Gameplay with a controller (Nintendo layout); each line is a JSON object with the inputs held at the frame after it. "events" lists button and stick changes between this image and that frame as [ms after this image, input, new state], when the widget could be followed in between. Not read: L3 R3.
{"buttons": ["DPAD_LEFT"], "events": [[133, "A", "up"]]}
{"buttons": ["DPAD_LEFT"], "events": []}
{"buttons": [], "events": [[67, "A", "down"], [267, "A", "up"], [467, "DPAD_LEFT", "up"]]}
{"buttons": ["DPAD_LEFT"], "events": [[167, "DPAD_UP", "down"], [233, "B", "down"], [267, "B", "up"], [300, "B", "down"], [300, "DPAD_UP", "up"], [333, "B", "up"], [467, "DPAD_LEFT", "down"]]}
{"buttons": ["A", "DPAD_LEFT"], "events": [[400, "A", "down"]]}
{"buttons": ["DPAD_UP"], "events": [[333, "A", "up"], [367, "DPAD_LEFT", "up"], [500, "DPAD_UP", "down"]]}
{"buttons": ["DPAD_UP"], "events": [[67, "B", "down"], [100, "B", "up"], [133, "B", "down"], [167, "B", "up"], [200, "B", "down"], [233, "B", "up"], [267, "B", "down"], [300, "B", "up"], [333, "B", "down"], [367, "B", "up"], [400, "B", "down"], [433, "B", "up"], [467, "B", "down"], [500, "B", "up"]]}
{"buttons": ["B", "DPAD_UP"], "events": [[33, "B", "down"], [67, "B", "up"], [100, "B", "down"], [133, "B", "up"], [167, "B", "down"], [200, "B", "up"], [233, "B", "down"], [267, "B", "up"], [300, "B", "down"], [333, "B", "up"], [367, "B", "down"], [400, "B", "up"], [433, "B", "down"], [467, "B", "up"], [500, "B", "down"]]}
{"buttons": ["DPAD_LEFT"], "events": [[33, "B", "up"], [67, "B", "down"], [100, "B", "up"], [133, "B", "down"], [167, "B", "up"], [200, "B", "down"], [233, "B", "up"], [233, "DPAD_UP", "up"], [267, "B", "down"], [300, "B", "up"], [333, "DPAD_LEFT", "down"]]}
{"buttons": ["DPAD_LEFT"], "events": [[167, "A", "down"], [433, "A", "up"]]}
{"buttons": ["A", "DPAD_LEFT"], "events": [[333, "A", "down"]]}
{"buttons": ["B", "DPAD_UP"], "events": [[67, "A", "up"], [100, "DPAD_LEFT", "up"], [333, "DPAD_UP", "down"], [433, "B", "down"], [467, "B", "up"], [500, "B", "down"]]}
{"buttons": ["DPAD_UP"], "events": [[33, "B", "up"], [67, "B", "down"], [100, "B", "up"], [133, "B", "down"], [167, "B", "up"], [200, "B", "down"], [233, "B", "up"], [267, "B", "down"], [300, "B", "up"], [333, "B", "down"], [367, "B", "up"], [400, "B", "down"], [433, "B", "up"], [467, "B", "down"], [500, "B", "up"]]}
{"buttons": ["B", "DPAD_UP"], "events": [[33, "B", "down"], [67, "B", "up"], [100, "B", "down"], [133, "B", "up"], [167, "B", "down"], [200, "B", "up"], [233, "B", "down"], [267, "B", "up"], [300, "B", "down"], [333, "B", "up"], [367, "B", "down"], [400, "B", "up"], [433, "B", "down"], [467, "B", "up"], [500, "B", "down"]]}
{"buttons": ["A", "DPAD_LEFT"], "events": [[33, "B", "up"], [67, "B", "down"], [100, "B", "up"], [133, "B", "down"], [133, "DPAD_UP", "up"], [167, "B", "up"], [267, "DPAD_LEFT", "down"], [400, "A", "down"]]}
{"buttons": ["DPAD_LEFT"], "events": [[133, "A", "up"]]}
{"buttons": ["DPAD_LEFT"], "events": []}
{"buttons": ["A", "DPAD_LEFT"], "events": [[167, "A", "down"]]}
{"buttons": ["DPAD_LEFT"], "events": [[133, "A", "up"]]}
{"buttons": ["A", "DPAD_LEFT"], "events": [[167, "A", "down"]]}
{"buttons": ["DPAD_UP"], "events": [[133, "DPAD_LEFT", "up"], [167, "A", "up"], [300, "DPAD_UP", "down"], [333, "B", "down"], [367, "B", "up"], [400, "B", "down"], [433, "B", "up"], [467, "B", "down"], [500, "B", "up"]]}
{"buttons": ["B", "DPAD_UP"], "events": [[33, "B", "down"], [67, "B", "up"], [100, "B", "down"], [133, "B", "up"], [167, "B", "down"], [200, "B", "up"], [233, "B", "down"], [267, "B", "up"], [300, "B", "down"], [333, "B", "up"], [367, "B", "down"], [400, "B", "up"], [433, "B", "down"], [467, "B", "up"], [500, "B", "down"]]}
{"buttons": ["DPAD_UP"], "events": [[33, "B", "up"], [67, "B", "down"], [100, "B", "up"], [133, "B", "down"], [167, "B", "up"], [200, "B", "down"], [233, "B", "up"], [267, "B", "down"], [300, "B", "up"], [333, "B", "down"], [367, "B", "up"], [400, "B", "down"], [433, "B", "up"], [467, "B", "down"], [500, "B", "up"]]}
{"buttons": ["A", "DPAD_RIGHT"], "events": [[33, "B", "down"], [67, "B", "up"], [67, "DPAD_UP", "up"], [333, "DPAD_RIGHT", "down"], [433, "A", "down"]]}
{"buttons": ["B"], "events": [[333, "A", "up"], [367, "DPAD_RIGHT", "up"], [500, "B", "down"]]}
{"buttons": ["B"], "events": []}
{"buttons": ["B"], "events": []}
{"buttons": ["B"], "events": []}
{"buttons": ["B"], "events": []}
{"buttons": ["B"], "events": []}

#### [Work instructions]
Reproduce the data above exactly, leaving nothing out.

#### [Written response]
Gameplay with a controller (Nintendo layout); each line is a JSON object with the inputs held at the frame after it. "events" lists button and stick changes between this image and that frame as [ms after this image, input, new state], when the widget could be followed in between. Not read: L3 R3.
{"buttons": ["DPAD_LEFT"], "events": [[133, "A", "up"]]}
{"buttons": ["DPAD_LEFT"], "events": []}
{"buttons": [], "events": [[67, "A", "down"], [267, "A", "up"], [467, "DPAD_LEFT", "up"]]}
{"buttons": ["DPAD_LEFT"], "events": [[167, "DPAD_UP", "down"], [233, "B", "down"], [267, "B", "up"], [300, "B", "down"], [300, "DPAD_UP", "up"], [333, "B", "up"], [467, "DPAD_LEFT", "down"]]}
{"buttons": ["A", "DPAD_LEFT"], "events": [[400, "A", "down"]]}
{"buttons": ["DPAD_UP"], "events": [[333, "A", "up"], [367, "DPAD_LEFT", "up"], [500, "DPAD_UP", "down"]]}
{"buttons": ["DPAD_UP"], "events": [[67, "B", "down"], [100, "B", "up"], [133, "B", "down"], [167, "B", "up"], [200, "B", "down"], [233, "B", "up"], [267, "B", "down"], [300, "B", "up"], [333, "B", "down"], [367, "B", "up"], [400, "B", "down"], [433, "B", "up"], [467, "B", "down"], [500, "B", "up"]]}
{"buttons": ["B", "DPAD_UP"], "events": [[33, "B", "down"], [67, "B", "up"], [100, "B", "down"], [133, "B", "up"], [167, "B", "down"], [200, "B", "up"], [233, "B", "down"], [267, "B", "up"], [300, "B", "down"], [333, "B", "up"], [367, "B", "down"], [400, "B", "up"], [433, "B", "down"], [467, "B", "up"], [500, "B", "down"]]}
{"buttons": ["DPAD_LEFT"], "events": [[33, "B", "up"], [67, "B", "down"], [100, "B", "up"], [133, "B", "down"], [167, "B", "up"], [200, "B", "down"], [233, "B", "up"], [233, "DPAD_UP", "up"], [267, "B", "down"], [300, "B", "up"], [333, "DPAD_LEFT", "down"]]}
{"buttons": ["DPAD_LEFT"], "events": [[167, "A", "down"], [433, "A", "up"]]}
{"buttons": ["A", "DPAD_LEFT"], "events": [[333, "A", "down"]]}
{"buttons": ["B", "DPAD_UP"], "events": [[67, "A", "up"], [100, "DPAD_LEFT", "up"], [333, "DPAD_UP", "down"], [433, "B", "down"], [467, "B", "up"], [500, "B", "down"]]}
{"buttons": ["DPAD_UP"], "events": [[33, "B", "up"], [67, "B", "down"], [100, "B", "up"], [133, "B", "down"], [167, "B", "up"], [200, "B", "down"], [233, "B", "up"], [267, "B", "down"], [300, "B", "up"], [333, "B", "down"], [367, "B", "up"], [400, "B", "down"], [433, "B", "up"], [467, "B", "down"], [500, "B", "up"]]}
{"buttons": ["B", "DPAD_UP"], "events": [[33, "B", "down"], [67, "B", "up"], [100, "B", "down"], [133, "B", "up"], [167, "B", "down"], [200, "B", "up"], [233, "B", "down"], [267, "B", "up"], [300, "B", "down"], [333, "B", "up"], [367, "B", "down"], [400, "B", "up"], [433, "B", "down"], [467, "B", "up"], [500, "B", "down"]]}
{"buttons": ["A", "DPAD_LEFT"], "events": [[33, "B", "up"], [67, "B", "down"], [100, "B", "up"], [133, "B", "down"], [133, "DPAD_UP", "up"], [167, "B", "up"], [267, "DPAD_LEFT", "down"], [400, "A", "down"]]}
{"buttons": ["DPAD_LEFT"], "events": [[133, "A", "up"]]}
{"buttons": ["DPAD_LEFT"], "events": []}
{"buttons": ["A", "DPAD_LEFT"], "events": [[167, "A", "down"]]}
{"buttons": ["DPAD_LEFT"], "events": [[133, "A", "up"]]}
{"buttons": ["A", "DPAD_LEFT"], "events": [[167, "A", "down"]]}
{"buttons": ["DPAD_UP"], "events": [[133, "DPAD_LEFT", "up"], [167, "A", "up"], [300, "DPAD_UP", "down"], [333, "B", "down"], [367, "B", "up"], [400, "B", "down"], [433, "B", "up"], [467, "B", "down"], [500, "B", "up"]]}
{"buttons": ["B", "DPAD_UP"], "events": [[33, "B", "down"], [67, "B", "up"], [100, "B", "down"], [133, "B", "up"], [167, "B", "down"], [200, "B", "up"], [233, "B", "down"], [267, "B", "up"], [300, "B", "down"], [333, "B", "up"], [367, "B", "down"], [400, "B", "up"], [433, "B", "down"], [467, "B", "up"], [500, "B", "down"]]}
{"buttons": ["DPAD_UP"], "events": [[33, "B", "up"], [67, "B", "down"], [100, "B", "up"], [133, "B", "down"], [167, "B", "up"], [200, "B", "down"], [233, "B", "up"], [267, "B", "down"], [300, "B", "up"], [333, "B", "down"], [367, "B", "up"], [400, "B", "down"], [433, "B", "up"], [467, "B", "down"], [500, "B", "up"]]}
{"buttons": ["A", "DPAD_RIGHT"], "events": [[33, "B", "down"], [67, "B", "up"], [67, "DPAD_UP", "up"], [333, "DPAD_RIGHT", "down"], [433, "A", "down"]]}
{"buttons": ["B"], "events": [[333, "A", "up"], [367, "DPAD_RIGHT", "up"], [500, "B", "down"]]}
{"buttons": ["B"], "events": []}
{"buttons": ["B"], "events": []}
{"buttons": ["B"], "events": []}
{"buttons": ["B"], "events": []}
{"buttons": ["B"], "events": []}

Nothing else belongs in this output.